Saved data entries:
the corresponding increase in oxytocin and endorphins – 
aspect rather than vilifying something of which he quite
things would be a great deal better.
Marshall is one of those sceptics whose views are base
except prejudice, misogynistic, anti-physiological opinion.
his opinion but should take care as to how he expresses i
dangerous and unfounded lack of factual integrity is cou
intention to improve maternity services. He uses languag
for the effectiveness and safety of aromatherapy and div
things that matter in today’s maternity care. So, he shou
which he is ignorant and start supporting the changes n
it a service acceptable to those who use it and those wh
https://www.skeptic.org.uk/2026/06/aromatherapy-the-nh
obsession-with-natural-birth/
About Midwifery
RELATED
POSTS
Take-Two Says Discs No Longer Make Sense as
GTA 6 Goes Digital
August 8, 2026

--

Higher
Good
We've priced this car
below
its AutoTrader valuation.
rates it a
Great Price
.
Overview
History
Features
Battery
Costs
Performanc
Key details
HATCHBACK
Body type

■ Exercise goal: Every line with "those" in it should be copied from the entries above.

■ Solution to the problem:
Marshall is one of those sceptics whose views are base
it a service acceptable to those who use it and those wh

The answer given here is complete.